ALTANO.-  No quiera el cielo que me ocurra tal pretensión. Quedo sobradamente recompensado con el favor que vmd. me hace de tenerme consigo, y de sufrirme con tanta bondad.

EUSEBIO.-  Eso no es recompensa, Altano; la fidelidad es acreedora a eso y a mucho más; y así, contad con mil pesos que os daré si determináis a quedar con vuestros padres.

ALTANO.-  ¡Santos del paraíso!, ¿mil pesos?, ¿esto cabe en humano pensamiento? Si no conociera a vmd. lo tuviera por burla.

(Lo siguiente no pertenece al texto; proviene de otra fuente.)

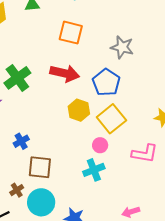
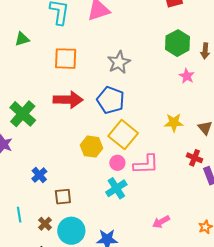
gray star: (122, 47) -> (119, 62), turned -30
yellow hexagon: (79, 110) -> (92, 147), moved
pink L-shape: (145, 154) -> (146, 164), moved
brown square: (40, 167) -> (63, 197), size x0.7

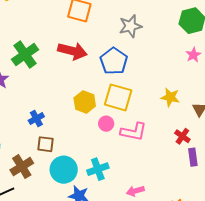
yellow square: (123, 135) -> (118, 97), turned -36
blue cross: (39, 175) -> (36, 118), moved
cyan cross: (116, 188) -> (98, 169), moved
brown cross: (45, 224) -> (22, 167), size x1.6
cyan circle: (71, 231) -> (64, 170), moved

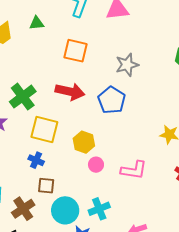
yellow square: (118, 97) -> (44, 129), moved
blue cross: (36, 118) -> (36, 160), turned -35
pink circle: (106, 124) -> (96, 165), moved

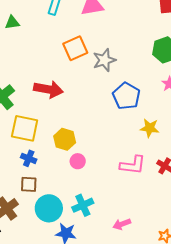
orange square: (76, 51) -> (75, 48), moved, turned -35
blue pentagon: (112, 100) -> (126, 96), moved
blue cross: (36, 160) -> (29, 158), moved
pink L-shape: (134, 170) -> (133, 165), moved

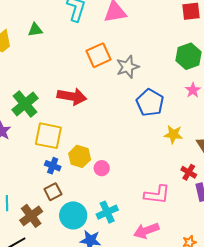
yellow hexagon: (65, 139) -> (80, 156), moved
pink L-shape: (133, 165) -> (157, 195), moved
brown square: (29, 184) -> (53, 192), turned -30
pink arrow: (122, 224) -> (146, 231), size x1.4

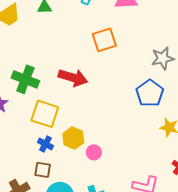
gray star: (128, 67) -> (163, 58), moved
green cross: (25, 104) -> (25, 79), turned -36
brown square: (53, 192) -> (43, 170), turned 30

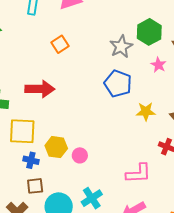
orange square: (104, 40) -> (60, 44), size x0.7

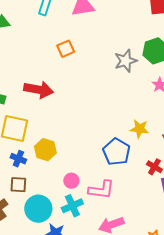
blue pentagon: (118, 84) -> (116, 152), moved
pink circle: (80, 155) -> (71, 181), moved
pink L-shape: (138, 173) -> (101, 190), moved

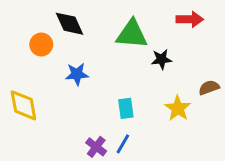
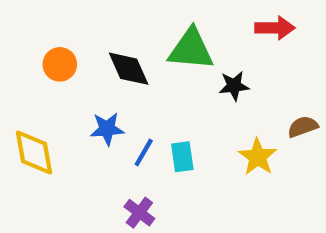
black diamond: (69, 24) -> (129, 69), moved
blue star: (77, 74) -> (107, 129), moved
blue line: (123, 144) -> (144, 152), moved

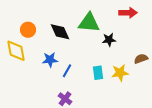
yellow diamond: (34, 152) -> (16, 51), moved
cyan rectangle: (182, 157) -> (98, 73), moved
yellow star: (258, 157) -> (120, 73), turned 30

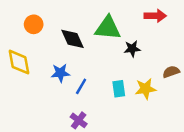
orange circle: (28, 30) -> (34, 24), moved

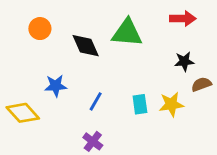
black star: (132, 49) -> (184, 61), moved
yellow diamond: (19, 62) -> (23, 113), moved, turned -32
blue star: (60, 73) -> (56, 86), moved

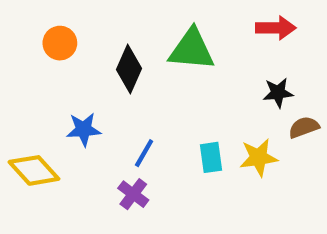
black diamond: (86, 46) -> (129, 69), turned 48
purple cross: (93, 141) -> (133, 194), moved

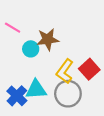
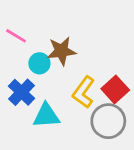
gray circle: (68, 94) -> (108, 121), moved
blue cross: (17, 96) -> (22, 92), moved

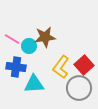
pink line: (16, 36) -> (12, 39), moved
blue cross: (22, 92) -> (16, 67), turned -36

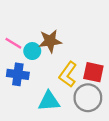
red square: (84, 65) -> (93, 72), turned -36
cyan triangle: (34, 84) -> (49, 101), moved

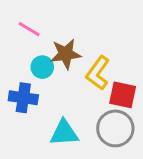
pink line: (13, 43) -> (29, 29), moved
yellow L-shape: (68, 74) -> (98, 73), moved

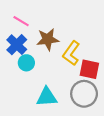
cyan circle: (42, 67) -> (26, 63), moved
blue cross: (23, 98) -> (17, 45), moved, turned 36

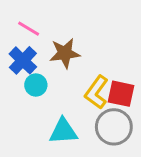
yellow L-shape: (71, 53) -> (96, 92), moved

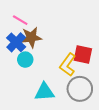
brown star: (65, 53) -> (31, 37), moved
red square: (121, 94) -> (83, 54), moved

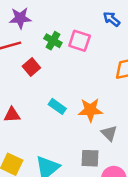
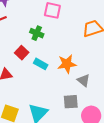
green cross: (53, 41) -> (37, 33), moved
red square: (31, 67) -> (22, 53), moved

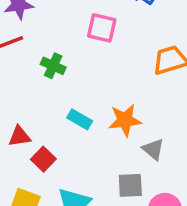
green cross: (37, 33) -> (53, 66), moved
red square: (22, 53) -> (43, 159), moved

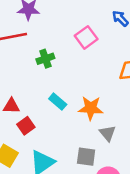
pink square: (102, 28) -> (86, 37), turned 30
green cross: (53, 66) -> (45, 59), turned 36

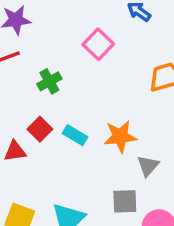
red square: (26, 126) -> (40, 129), moved
gray triangle: (108, 133) -> (148, 166), turned 30

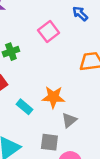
cyan rectangle: (75, 135) -> (24, 107), moved

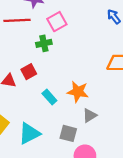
pink square: (49, 32) -> (57, 22), moved

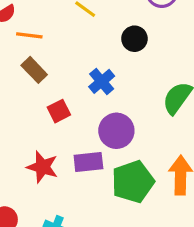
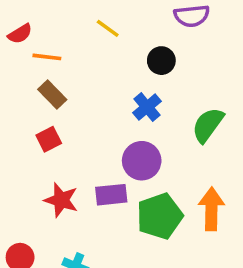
blue cross: (102, 81) -> (147, 107), moved
red square: (59, 111) -> (49, 139), moved

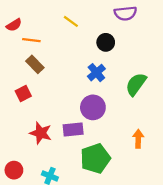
red square: (49, 139) -> (23, 93), moved
orange arrow: (211, 209) -> (138, 139), size x0.7
green pentagon: (160, 216) -> (95, 159), moved

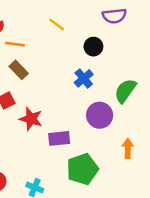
purple circle: (93, 107) -> (100, 115), moved
red star: (41, 133) -> (31, 119), moved

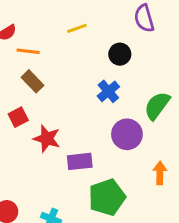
purple semicircle: (114, 16) -> (144, 18), turned 80
yellow line: (57, 25) -> (77, 28), turned -56

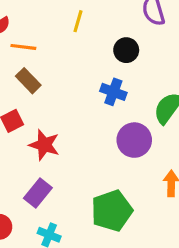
yellow line: (77, 28) -> (78, 21), turned -54
blue cross: (108, 91) -> (113, 92), turned -30
purple rectangle: (80, 161) -> (38, 193), moved, turned -45

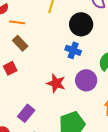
black circle: (126, 50) -> (81, 24), size x1.5
red star: (44, 145) -> (56, 83), moved

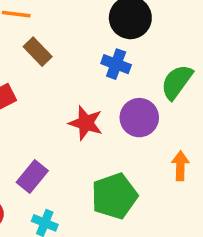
brown rectangle: (20, 43) -> (38, 52), moved

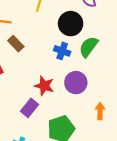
green semicircle: (177, 82) -> (88, 47), moved
purple rectangle: (32, 176) -> (29, 108), moved

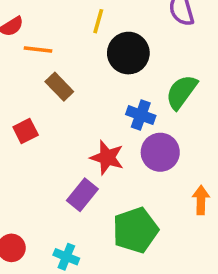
black circle: (71, 24) -> (128, 53), moved
blue cross: (62, 51) -> (141, 115), moved

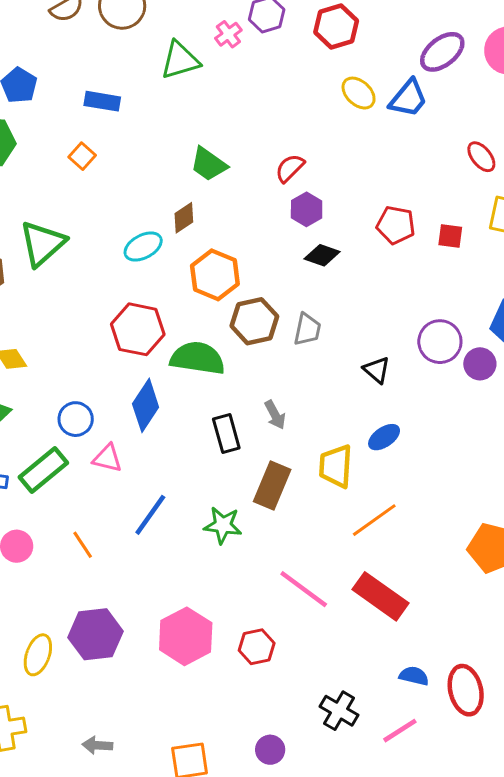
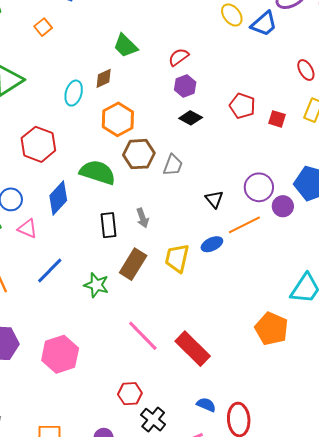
cyan ellipse: (143, 247) -> (74, 93), turned -55
red hexagon: (138, 329) -> (38, 144), moved
orange line: (374, 520) -> (244, 225), moved
red hexagon: (257, 647) -> (130, 394), moved

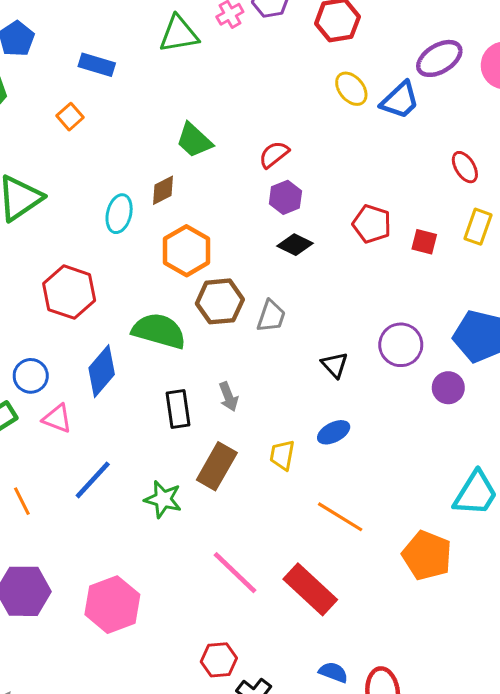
purple circle: (283, 206) -> (448, 388), moved
orange line: (244, 225) -> (340, 517), moved, turned 60
yellow trapezoid: (177, 258) -> (282, 455), size x0.7

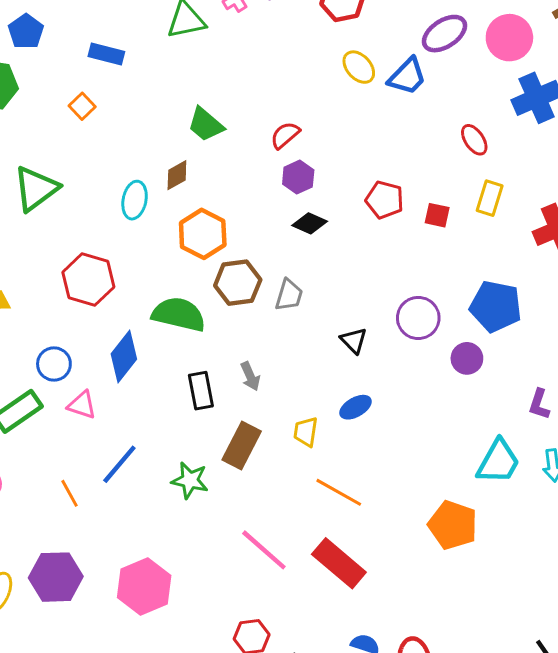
orange line: (22, 501) -> (70, 493), moved
orange line: (340, 517) -> (339, 492), moved

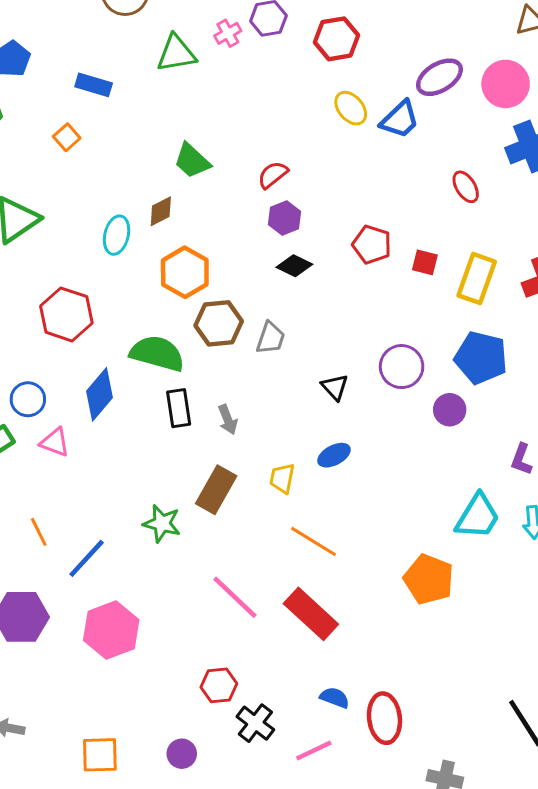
yellow rectangle: (490, 198) -> (477, 279), moved, size x1.4
black rectangle: (201, 391) -> (179, 408), moved
blue line: (119, 464) -> (87, 558), moved

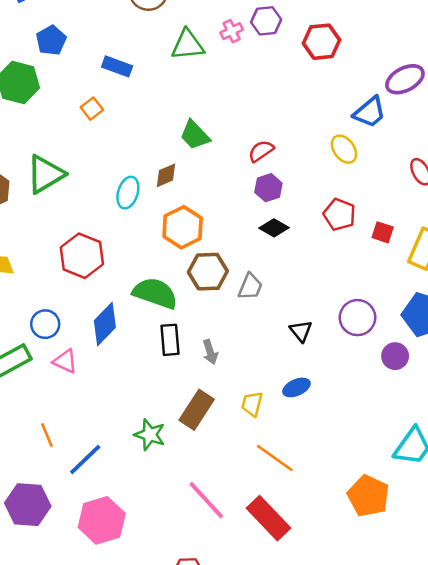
yellow ellipse: (351, 108) -> (344, 149), moved

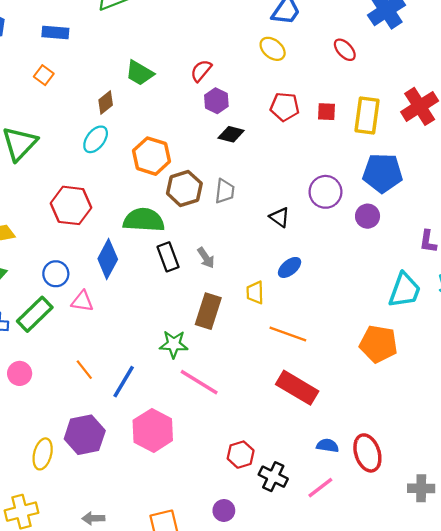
brown diamond: (166, 175) -> (106, 103), moved
cyan ellipse: (128, 193) -> (96, 139), turned 36
pink line: (206, 500) -> (199, 382), moved

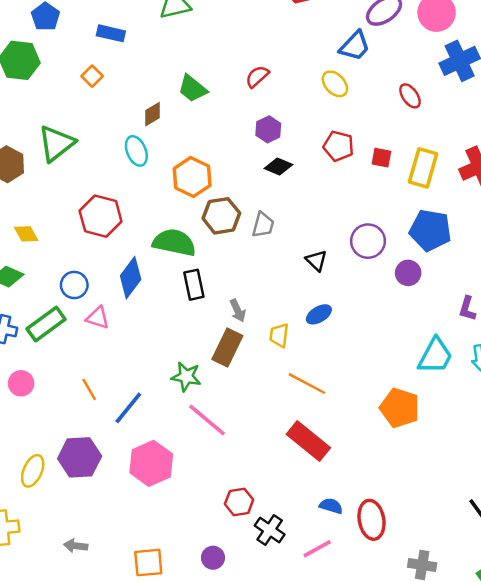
red semicircle: (201, 71) -> (257, 77), moved
cyan ellipse: (96, 139) -> (136, 151), turned -68
gray arrow: (206, 258) -> (238, 311), moved

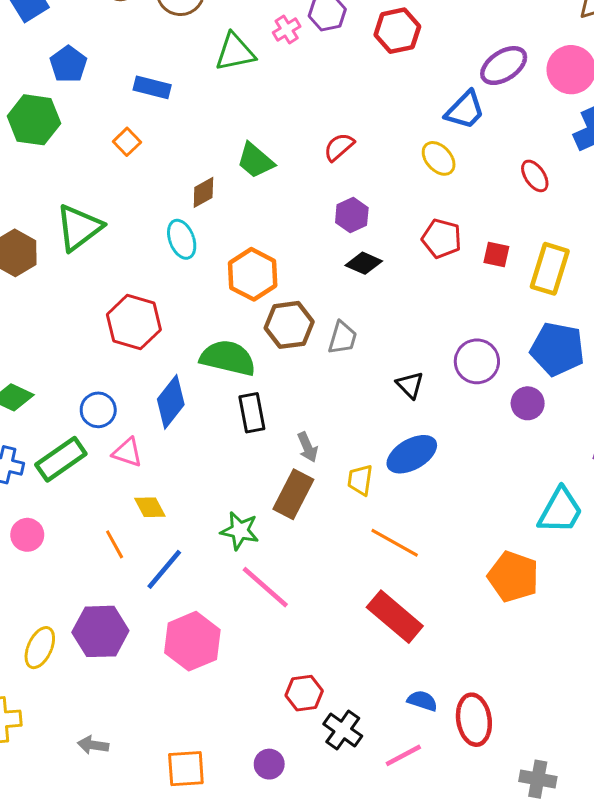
yellow diamond: (26, 234) -> (150, 507), moved
blue ellipse: (319, 314) -> (412, 454), size x1.5

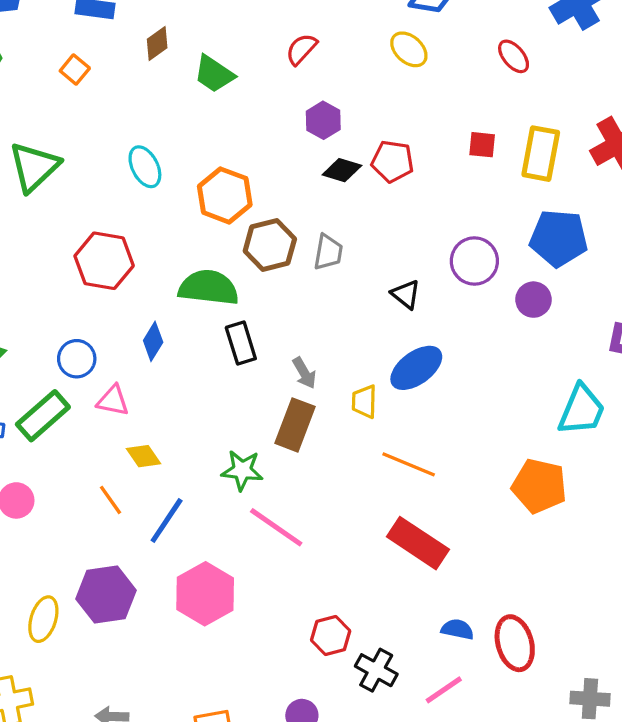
brown diamond: (203, 192) -> (157, 43), moved
red pentagon: (442, 238) -> (393, 161), moved
blue diamond: (171, 402) -> (153, 341), size x0.7

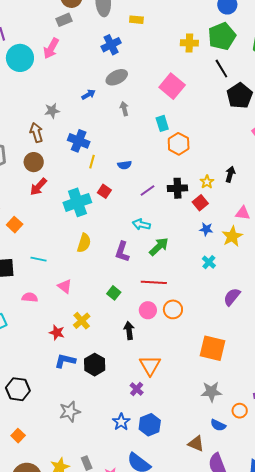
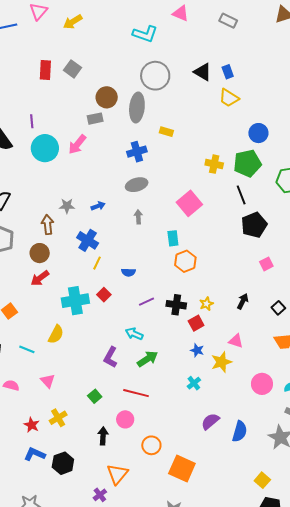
blue arrow: (88, 95) -> (98, 206), moved
black arrow: (230, 174) -> (243, 301), moved
yellow semicircle: (84, 243) -> (56, 334), moved
orange circle: (173, 309) -> (151, 445), moved

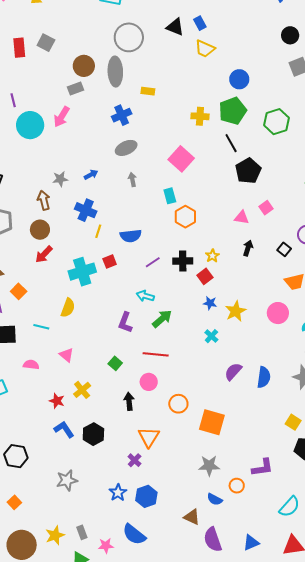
blue semicircle: (128, 272) -> (131, 236), size x1.5
red square: (104, 295) -> (110, 261), turned 32
pink triangle: (236, 341) -> (242, 217), moved
pink circle: (262, 384) -> (278, 313), moved
blue L-shape: (35, 454) -> (64, 429), turned 40

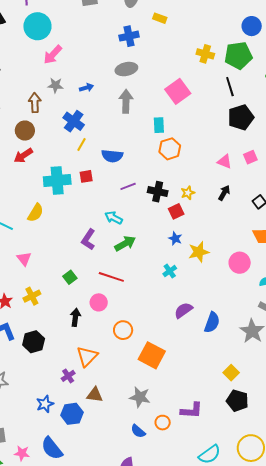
pink arrow: (62, 117) -> (53, 55), moved
gray arrow: (132, 180) -> (126, 101), size x1.6
brown triangle: (192, 517) -> (95, 395), moved, turned -30

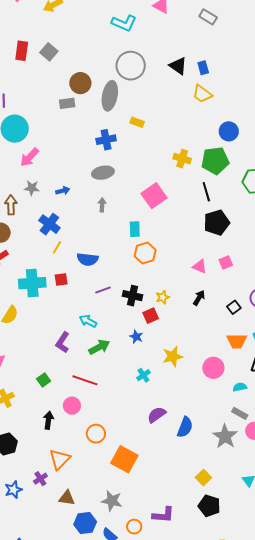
gray arrow: (126, 101) -> (102, 205), size x0.6
blue star: (175, 238) -> (136, 337), moved
blue star: (45, 404) -> (13, 490), moved
blue hexagon: (72, 414) -> (85, 523), moved

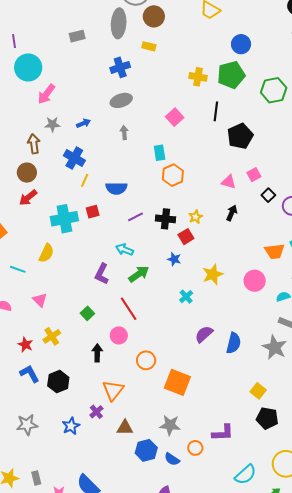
brown circle: (80, 83) -> (154, 16), moved
black line: (206, 192) -> (216, 111), moved, turned 30
pink square: (154, 196) -> (175, 117), size x0.7
black square: (234, 307) -> (268, 195), moved
red line: (85, 380) -> (129, 309), turned 45

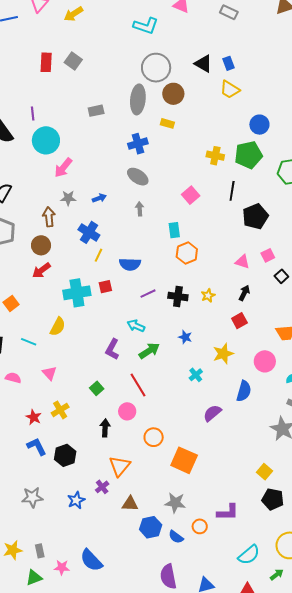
gray ellipse: (121, 100) -> (138, 177), turned 50
red square: (186, 237) -> (239, 321), moved
blue semicircle: (234, 343) -> (244, 391), moved

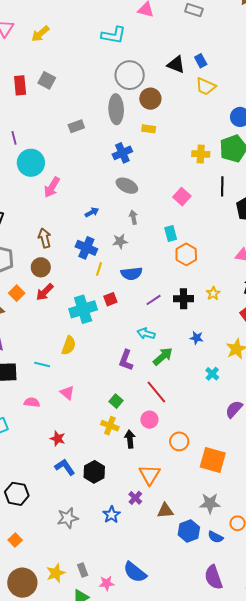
gray star: (68, 198) -> (120, 241), moved
orange square: (11, 303) -> (17, 293), moved
yellow cross: (60, 410) -> (110, 426), moved, turned -30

EUSEBIO.-   ¿Qué halláis que extrañar en ello? Cualquiera creo que diera de buena gana algo más de mil pesos por no morir anegado. Contad pues con ellos desde ahora.

ALTANO.-  ¡Oh mi adorable señor don Eusebio! ¡Qué beneficencia igualará a la de su generoso corazón! ¿Cómo es posible que yo lo desampare; yo que lo saqué de las olas en estos brazos, que lo miré siempre con ojos de padre tierno, aunque indigno y humilde, que lo he servido por tantos años, que experimenté su bondad? Con vmd. quiero estar, vivir y morir. Quiero ver su casamiento con mi señora doña Leocadia y llorar de contento en su celebración.

Eusebio, enternecido de las expresiones de Altano, no quiso insistir más sobre su quedada. Igualmente generoso se mostró con los cocheros, dándoles los tres caballos y veinte pesos a cada uno para que pudiesen ganarse con ellos la vida si querían quedar en aquella ciudad, o embarcarse para Inglaterra; el coche lo llevó consigo. Estando ya todo dispuesto para el embarco, poco antes de efectuarlo, pareciéndole haber quedado corto con los cocheros que se mostraban muy afligidos por perder tan buen amo, les entregó otros cincuenta pesos que pudiesen servirles de algún consuelo. Satisfecha así de algún modo su bondad y beneficencia, se embarcó acompañado del dolor y lágrimas de los mismos hasta el puerto, envidiando ellos la suerte del gozoso Altano y de Taydor que seguían a su amo.